Data listing:
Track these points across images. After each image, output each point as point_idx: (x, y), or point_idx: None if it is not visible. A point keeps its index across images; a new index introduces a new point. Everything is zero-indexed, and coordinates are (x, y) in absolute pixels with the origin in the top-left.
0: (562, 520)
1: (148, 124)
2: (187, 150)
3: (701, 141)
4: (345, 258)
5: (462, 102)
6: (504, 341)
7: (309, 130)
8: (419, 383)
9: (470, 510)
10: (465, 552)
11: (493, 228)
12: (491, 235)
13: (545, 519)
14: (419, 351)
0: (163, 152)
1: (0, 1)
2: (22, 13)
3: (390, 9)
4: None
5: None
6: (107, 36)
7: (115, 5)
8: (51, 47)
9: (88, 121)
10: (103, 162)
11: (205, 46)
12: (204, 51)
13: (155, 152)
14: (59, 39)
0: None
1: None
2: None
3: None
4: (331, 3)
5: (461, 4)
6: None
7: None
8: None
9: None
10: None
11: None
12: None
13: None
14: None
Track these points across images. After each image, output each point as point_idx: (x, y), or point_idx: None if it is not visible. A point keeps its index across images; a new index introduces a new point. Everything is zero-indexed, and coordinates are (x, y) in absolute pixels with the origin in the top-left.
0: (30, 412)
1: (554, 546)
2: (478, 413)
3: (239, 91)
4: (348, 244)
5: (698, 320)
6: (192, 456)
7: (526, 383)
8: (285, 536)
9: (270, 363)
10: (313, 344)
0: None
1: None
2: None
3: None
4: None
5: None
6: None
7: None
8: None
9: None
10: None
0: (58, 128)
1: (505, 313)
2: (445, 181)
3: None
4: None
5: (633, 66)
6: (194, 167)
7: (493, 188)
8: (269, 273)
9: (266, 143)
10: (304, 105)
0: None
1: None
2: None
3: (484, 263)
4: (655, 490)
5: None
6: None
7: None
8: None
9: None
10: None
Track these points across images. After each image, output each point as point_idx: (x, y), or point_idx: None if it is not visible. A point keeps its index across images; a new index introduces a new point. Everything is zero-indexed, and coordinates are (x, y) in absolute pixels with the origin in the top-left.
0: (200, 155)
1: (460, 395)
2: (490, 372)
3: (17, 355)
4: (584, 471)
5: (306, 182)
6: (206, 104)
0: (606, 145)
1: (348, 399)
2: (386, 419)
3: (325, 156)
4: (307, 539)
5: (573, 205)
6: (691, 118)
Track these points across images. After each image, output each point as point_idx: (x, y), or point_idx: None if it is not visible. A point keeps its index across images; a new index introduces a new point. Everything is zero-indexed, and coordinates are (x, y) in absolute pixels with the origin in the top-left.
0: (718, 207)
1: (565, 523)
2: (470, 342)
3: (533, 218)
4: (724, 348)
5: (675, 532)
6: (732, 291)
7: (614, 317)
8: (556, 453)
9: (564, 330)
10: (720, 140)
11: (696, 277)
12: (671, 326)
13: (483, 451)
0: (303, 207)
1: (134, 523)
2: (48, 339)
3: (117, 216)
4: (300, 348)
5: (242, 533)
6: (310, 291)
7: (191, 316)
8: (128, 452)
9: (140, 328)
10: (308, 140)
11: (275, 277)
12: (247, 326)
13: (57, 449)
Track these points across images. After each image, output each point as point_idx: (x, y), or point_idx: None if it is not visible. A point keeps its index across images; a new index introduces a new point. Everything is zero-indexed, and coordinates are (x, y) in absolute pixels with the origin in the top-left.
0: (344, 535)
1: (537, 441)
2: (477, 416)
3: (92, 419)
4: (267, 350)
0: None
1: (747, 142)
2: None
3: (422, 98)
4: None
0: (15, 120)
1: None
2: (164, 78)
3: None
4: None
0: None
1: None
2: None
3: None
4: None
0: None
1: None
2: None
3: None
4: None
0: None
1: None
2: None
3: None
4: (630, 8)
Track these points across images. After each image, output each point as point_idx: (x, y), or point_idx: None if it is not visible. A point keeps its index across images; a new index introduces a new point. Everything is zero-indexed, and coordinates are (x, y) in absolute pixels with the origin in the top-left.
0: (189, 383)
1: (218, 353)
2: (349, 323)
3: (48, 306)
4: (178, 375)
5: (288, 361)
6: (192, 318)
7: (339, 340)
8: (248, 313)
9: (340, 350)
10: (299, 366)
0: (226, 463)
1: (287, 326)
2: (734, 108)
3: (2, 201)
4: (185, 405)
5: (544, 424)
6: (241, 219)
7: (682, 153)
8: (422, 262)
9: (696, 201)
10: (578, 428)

Description of the task:
Reproduce every line above, word for word.

Result for this task:
Track these points across images. After each image, output each point as point_idx: (x, y), or point_idx: None if it is not visible. A point keeps its index across images; a new index introduces a new point. Everything is zero-indexed, and coordinates are (x, y) in absolute pixels with the origin in the top-left.
0: (562, 520)
1: (148, 124)
2: (187, 150)
3: (701, 141)
4: (345, 258)
5: (462, 102)
6: (504, 341)
7: (309, 130)
8: (419, 383)
9: (470, 510)
10: (465, 552)
11: (493, 228)
12: (491, 235)
13: (545, 519)
14: (419, 351)
0: (163, 152)
1: (0, 1)
2: (22, 13)
3: (390, 9)
4: None
5: None
6: (107, 36)
7: (115, 5)
8: (51, 47)
9: (88, 121)
10: (103, 162)
11: (205, 46)
12: (204, 51)
13: (155, 152)
14: (59, 39)
0: None
1: None
2: None
3: None
4: (331, 3)
5: (461, 4)
6: None
7: None
8: None
9: None
10: None
11: None
12: None
13: None
14: None
Track these points across images. After each image, output each point as point_idx: (x, y), or point_idx: None if it is not visible. A point keeps its index across images; a new index introduces a new point. Everything is zero-indexed, and coordinates are (x, y) in absolute pixels with the origin in the top-left.
0: (30, 412)
1: (554, 546)
2: (478, 413)
3: (239, 91)
4: (348, 244)
5: (698, 320)
6: (192, 456)
7: (526, 383)
8: (285, 536)
9: (270, 363)
10: (313, 344)
0: None
1: None
2: None
3: None
4: None
5: None
6: None
7: None
8: None
9: None
10: None
0: (58, 128)
1: (505, 313)
2: (445, 181)
3: None
4: None
5: (633, 66)
6: (194, 167)
7: (493, 188)
8: (269, 273)
9: (266, 143)
10: (304, 105)
0: None
1: None
2: None
3: (484, 263)
4: (655, 490)
5: None
6: None
7: None
8: None
9: None
10: None
Track these points across images. After each image, output each point as point_idx: (x, y), or point_idx: None if it is not visible. A point keeps its index across images; a new index introduces a new point. Everything is zero-indexed, and coordinates are (x, y) in absolute pixels with the origin in the top-left.
0: (200, 155)
1: (460, 395)
2: (490, 372)
3: (17, 355)
4: (584, 471)
5: (306, 182)
6: (206, 104)
0: (606, 145)
1: (348, 399)
2: (386, 419)
3: (325, 156)
4: (307, 539)
5: (573, 205)
6: (691, 118)
Track these points across images. After each image, output each point as point_idx: (x, y), or point_idx: None if it is not visible. A point keeps its index across images; a new index introduces a new point. Everything is zero-indexed, and coordinates are (x, y) in absolute pixels with the origin in the top-left.
0: (718, 207)
1: (565, 523)
2: (470, 342)
3: (533, 218)
4: (724, 348)
5: (675, 532)
6: (732, 291)
7: (614, 317)
8: (556, 453)
9: (564, 330)
10: (720, 140)
11: (696, 277)
12: (671, 326)
13: (483, 451)
0: (303, 207)
1: (134, 523)
2: (48, 339)
3: (117, 216)
4: (300, 348)
5: (242, 533)
6: (310, 291)
7: (191, 316)
8: (128, 452)
9: (140, 328)
10: (308, 140)
11: (275, 277)
12: (247, 326)
13: (57, 449)
Track these points across images. After each image, output each point as point_idx: (x, y), or point_idx: None if it is not visible. A point keeps its index across images; a new index introduces a new point. Everything is zero-indexed, and coordinates are (x, y) in absolute pixels with the origin in the top-left.
0: (344, 535)
1: (537, 441)
2: (477, 416)
3: (92, 419)
4: (267, 350)
0: None
1: (747, 142)
2: None
3: (422, 98)
4: None
0: (15, 120)
1: None
2: (164, 78)
3: None
4: None
0: None
1: None
2: None
3: None
4: None
0: None
1: None
2: None
3: None
4: None
0: None
1: None
2: None
3: None
4: (630, 8)
Track these points across images. After each image, output each point as point_idx: (x, y), or point_idx: None if it is not visible. A point keeps its index across images; a new index introduces a new point. Everything is zero-indexed, and coordinates are (x, y) in absolute pixels with the origin in the top-left.
0: (189, 383)
1: (218, 353)
2: (349, 323)
3: (48, 306)
4: (178, 375)
5: (288, 361)
6: (192, 318)
7: (339, 340)
8: (248, 313)
9: (340, 350)
10: (299, 366)
0: (226, 463)
1: (287, 326)
2: (734, 108)
3: (2, 201)
4: (185, 405)
5: (544, 424)
6: (241, 219)
7: (682, 153)
8: (422, 262)
9: (696, 201)
10: (578, 428)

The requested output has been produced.